[Opening EXTRACT TO READ section]
Tensile strength of carbyne chains in varied chemical environments and structural lengths

Carbyne is a one-dimensional carbon allotrope composed of sp-hybridized carbon atoms, which in theory consists of either double-bonded structure (polycumulene) or alternating single-triple bonds (polyyne) [1–3]. Several chemical methods were proposed for synthesizing stable finite-length carbon chains [4–7]. The intense interest in studying the structure and mechanics of carbyne [8–13], besides experimental efforts for fabricating carbyne chains with different lengths is because of its novel electron transport mechanism, possible applications as graphene interconnectors [14], its prospect of being used as a component in atomistic scale circuits [9, 10], and also other possible technological breakthroughs.

The mechanical properties of carbyne have been extensively investigated using various methods including molecular dynamics (MD) simulations, and first-principles calculations [8–10]. However, it is largely unknown how the mechanical properties of this structure are affected by the environmental factors in applications (e.g., filtration and water purification devices), particularly the effect of chain length, temperature and chemical environment on the fracture force of carbyne chains. Recent achievements in studying and synthesizing complex molecular mechanisms based on carbyne chains [15–18] and potential unique applications for these new structures motivated us to investigate those effects. For example, one major application by understanding the mechanics of carbyne is accessing the mechanical strength of graphyne in various working conditions [15, 19]. Graphyne is a two-dimensional carbon allotrope which features similar geometry of graphene by replacing a portion of carbon–carbon bonds in graphene with carbyne chains of certain length. Different carbyne lengths and stacking arrangements can be used to synthesize a variety of structures including α-graphyne, β-graphyne, γ-graphyne and graphdiyne [15, 18, 19].
[Closing EXTRACT TO READ section]
[Opening INFORMATION section]
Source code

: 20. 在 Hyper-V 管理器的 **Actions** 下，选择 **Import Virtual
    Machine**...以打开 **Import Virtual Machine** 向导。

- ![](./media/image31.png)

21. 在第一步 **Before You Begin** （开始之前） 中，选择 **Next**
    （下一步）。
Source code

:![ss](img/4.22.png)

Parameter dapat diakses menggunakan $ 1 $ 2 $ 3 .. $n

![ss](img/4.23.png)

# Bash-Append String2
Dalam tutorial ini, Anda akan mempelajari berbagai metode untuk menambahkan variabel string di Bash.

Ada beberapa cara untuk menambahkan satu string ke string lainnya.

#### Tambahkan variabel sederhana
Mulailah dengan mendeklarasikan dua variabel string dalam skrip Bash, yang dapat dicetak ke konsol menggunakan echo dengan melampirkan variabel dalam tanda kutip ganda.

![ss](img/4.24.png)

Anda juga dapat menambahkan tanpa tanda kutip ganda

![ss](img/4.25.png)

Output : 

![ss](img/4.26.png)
[Closing INFORMATION section]
§ PROBLEMS TO WORK ON
a: According to the carbyne passage, what led the authors to study how chain length, temperature and chemical environment affect carbyne's fracture force? Answer in one to three sentences.
b: Copy the carbyne passage word for word, from "Tensile strength of" up to and including "possible technological breakthroughs.".

§ REPLIES
a: Recent achievements in studying and synthesizing complex molecular mechanisms based on carbyne chains, together with potential unique applications for these new structures, motivated the authors to investigate those effects. One example the passage gives is that understanding carbyne's mechanics gives access to the mechanical strength of graphyne in various working conditions.

b:
Tensile strength of carbyne chains in varied chemical environments and structural lengths

Carbyne is a one-dimensional carbon allotrope composed of sp-hybridized carbon atoms, which in theory consists of either double-bonded structure (polycumulene) or alternating single-triple bonds (polyyne) [1–3]. Several chemical methods were proposed for synthesizing stable finite-length carbon chains [4–7]. The intense interest in studying the structure and mechanics of carbyne [8–13], besides experimental efforts for fabricating carbyne chains with different lengths is because of its novel electron transport mechanism, possible applications as graphene interconnectors [14], its prospect of being used as a component in atomistic scale circuits [9, 10], and also other possible technological breakthroughs.